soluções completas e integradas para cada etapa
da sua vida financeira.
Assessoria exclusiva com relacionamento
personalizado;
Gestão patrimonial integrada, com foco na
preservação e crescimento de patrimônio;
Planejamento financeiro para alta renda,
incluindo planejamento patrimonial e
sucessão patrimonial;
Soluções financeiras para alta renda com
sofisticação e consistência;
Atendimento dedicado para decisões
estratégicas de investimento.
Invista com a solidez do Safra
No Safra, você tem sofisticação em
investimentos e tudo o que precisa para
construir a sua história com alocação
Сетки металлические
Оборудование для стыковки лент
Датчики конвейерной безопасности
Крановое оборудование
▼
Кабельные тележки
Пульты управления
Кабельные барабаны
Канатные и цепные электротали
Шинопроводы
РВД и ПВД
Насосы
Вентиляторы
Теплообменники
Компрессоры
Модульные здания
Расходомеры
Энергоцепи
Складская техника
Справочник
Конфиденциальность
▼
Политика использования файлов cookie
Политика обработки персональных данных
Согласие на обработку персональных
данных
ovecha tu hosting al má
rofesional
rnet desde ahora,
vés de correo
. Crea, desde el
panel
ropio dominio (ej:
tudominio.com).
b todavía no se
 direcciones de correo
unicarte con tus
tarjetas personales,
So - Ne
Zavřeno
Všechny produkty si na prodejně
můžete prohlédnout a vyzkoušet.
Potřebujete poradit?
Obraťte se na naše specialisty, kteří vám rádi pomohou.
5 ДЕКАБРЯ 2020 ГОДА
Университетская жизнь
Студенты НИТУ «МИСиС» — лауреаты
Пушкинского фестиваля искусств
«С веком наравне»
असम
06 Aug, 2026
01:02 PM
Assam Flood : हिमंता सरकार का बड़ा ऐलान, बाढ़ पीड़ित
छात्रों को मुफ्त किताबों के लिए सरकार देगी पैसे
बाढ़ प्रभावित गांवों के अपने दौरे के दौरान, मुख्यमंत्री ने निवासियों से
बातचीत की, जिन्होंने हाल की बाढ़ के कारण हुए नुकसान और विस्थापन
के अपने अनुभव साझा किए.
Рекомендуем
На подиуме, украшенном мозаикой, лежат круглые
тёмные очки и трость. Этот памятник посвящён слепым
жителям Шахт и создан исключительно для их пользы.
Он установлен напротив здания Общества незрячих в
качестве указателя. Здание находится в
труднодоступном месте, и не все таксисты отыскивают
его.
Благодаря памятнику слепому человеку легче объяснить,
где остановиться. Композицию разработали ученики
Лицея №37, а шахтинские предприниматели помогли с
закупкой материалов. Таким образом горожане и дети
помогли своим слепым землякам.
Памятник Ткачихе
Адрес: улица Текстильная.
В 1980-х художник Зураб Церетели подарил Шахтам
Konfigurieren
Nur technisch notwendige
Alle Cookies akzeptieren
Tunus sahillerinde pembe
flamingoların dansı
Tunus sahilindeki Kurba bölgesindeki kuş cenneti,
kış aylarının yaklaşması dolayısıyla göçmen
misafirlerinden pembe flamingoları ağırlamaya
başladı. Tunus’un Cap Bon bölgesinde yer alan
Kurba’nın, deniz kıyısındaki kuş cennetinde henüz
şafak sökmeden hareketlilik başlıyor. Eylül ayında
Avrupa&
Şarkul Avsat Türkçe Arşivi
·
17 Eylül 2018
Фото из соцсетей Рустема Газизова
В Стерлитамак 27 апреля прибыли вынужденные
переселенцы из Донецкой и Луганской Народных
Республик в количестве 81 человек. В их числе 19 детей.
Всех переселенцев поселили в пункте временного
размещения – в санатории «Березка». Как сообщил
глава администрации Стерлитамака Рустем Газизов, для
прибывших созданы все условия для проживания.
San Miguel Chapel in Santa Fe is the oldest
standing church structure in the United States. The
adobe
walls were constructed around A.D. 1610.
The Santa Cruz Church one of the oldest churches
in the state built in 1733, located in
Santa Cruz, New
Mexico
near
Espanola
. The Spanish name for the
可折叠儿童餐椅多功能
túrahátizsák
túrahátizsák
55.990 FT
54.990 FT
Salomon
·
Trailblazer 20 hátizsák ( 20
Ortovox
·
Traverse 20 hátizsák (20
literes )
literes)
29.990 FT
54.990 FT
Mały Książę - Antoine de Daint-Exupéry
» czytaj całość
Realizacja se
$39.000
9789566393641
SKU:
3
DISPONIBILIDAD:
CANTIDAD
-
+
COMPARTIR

● ● ● ●

* What you should do:
Reproduce the entire listing word for word.

* Response area:
soluções completas e integradas para cada etapa
da sua vida financeira.
Assessoria exclusiva com relacionamento
personalizado;
Gestão patrimonial integrada, com foco na
preservação e crescimento de patrimônio;
Planejamento financeiro para alta renda,
incluindo planejamento patrimonial e
sucessão patrimonial;
Soluções financeiras para alta renda com
sofisticação e consistência;
Atendimento dedicado para decisões
estratégicas de investimento.
Invista com a solidez do Safra
No Safra, você tem sofisticação em
investimentos e tudo o que precisa para
construir a sua história com alocação
Сетки металлические
Оборудование для стыковки лент
Датчики конвейерной безопасности
Крановое оборудование
▼
Кабельные тележки
Пульты управления
Кабельные барабаны
Канатные и цепные электротали
Шинопроводы
РВД и ПВД
Насосы
Вентиляторы
Теплообменники
Компрессоры
Модульные здания
Расходомеры
Энергоцепи
Складская техника
Справочник
Конфиденциальность
▼
Политика использования файлов cookie
Политика обработки персональных данных
Согласие на обработку персональных
данных
ovecha tu hosting al má
rofesional
rnet desde ahora,
vés de correo
. Crea, desde el
panel
ropio dominio (ej:
tudominio.com).
b todavía no se
 direcciones de correo
unicarte con tus
tarjetas personales,
So - Ne
Zavřeno
Všechny produkty si na prodejně
můžete prohlédnout a vyzkoušet.
Potřebujete poradit?
Obraťte se na naše specialisty, kteří vám rádi pomohou.
5 ДЕКАБРЯ 2020 ГОДА
Университетская жизнь
Студенты НИТУ «МИСиС» — лауреаты
Пушкинского фестиваля искусств
«С веком наравне»
असम
06 Aug, 2026
01:02 PM
Assam Flood : हिमंता सरकार का बड़ा ऐलान, बाढ़ पीड़ित
छात्रों को मुफ्त किताबों के लिए सरकार देगी पैसे
बाढ़ प्रभावित गांवों के अपने दौरे के दौरान, मुख्यमंत्री ने निवासियों से
बातचीत की, जिन्होंने हाल की बाढ़ के कारण हुए नुकसान और विस्थापन
के अपने अनुभव साझा किए.
Рекомендуем
На подиуме, украшенном мозаикой, лежат круглые
тёмные очки и трость. Этот памятник посвящён слепым
жителям Шахт и создан исключительно для их пользы.
Он установлен напротив здания Общества незрячих в
качестве указателя. Здание находится в
труднодоступном месте, и не все таксисты отыскивают
его.
Благодаря памятнику слепому человеку легче объяснить,
где остановиться. Композицию разработали ученики
Лицея №37, а шахтинские предприниматели помогли с
закупкой материалов. Таким образом горожане и дети
помогли своим слепым землякам.
Памятник Ткачихе
Адрес: улица Текстильная.
В 1980-х художник Зураб Церетели подарил Шахтам
Konfigurieren
Nur technisch notwendige
Alle Cookies akzeptieren
Tunus sahillerinde pembe
flamingoların dansı
Tunus sahilindeki Kurba bölgesindeki kuş cenneti,
kış aylarının yaklaşması dolayısıyla göçmen
misafirlerinden pembe flamingoları ağırlamaya
başladı. Tunus’un Cap Bon bölgesinde yer alan
Kurba’nın, deniz kıyısındaki kuş cennetinde henüz
şafak sökmeden hareketlilik başlıyor. Eylül ayında
Avrupa&
Şarkul Avsat Türkçe Arşivi
·
17 Eylül 2018
Фото из соцсетей Рустема Газизова
В Стерлитамак 27 апреля прибыли вынужденные
переселенцы из Донецкой и Луганской Народных
Республик в количестве 81 человек. В их числе 19 детей.
Всех переселенцев поселили в пункте временного
размещения – в санатории «Березка». Как сообщил
глава администрации Стерлитамака Рустем Газизов, для
прибывших созданы все условия для проживания.
San Miguel Chapel in Santa Fe is the oldest
standing church structure in the United States. The
adobe
walls were constructed around A.D. 1610.
The Santa Cruz Church one of the oldest churches
in the state built in 1733, located in
Santa Cruz, New
Mexico
near
Espanola
. The Spanish name for the
可折叠儿童餐椅多功能
túrahátizsák
túrahátizsák
55.990 FT
54.990 FT
Salomon
·
Trailblazer 20 hátizsák ( 20
Ortovox
·
Traverse 20 hátizsák (20
literes )
literes)
29.990 FT
54.990 FT
Mały Książę - Antoine de Daint-Exupéry
» czytaj całość
Realizacja se
$39.000
9789566393641
SKU:
3
DISPONIBILIDAD:
CANTIDAD
-
+
COMPARTIR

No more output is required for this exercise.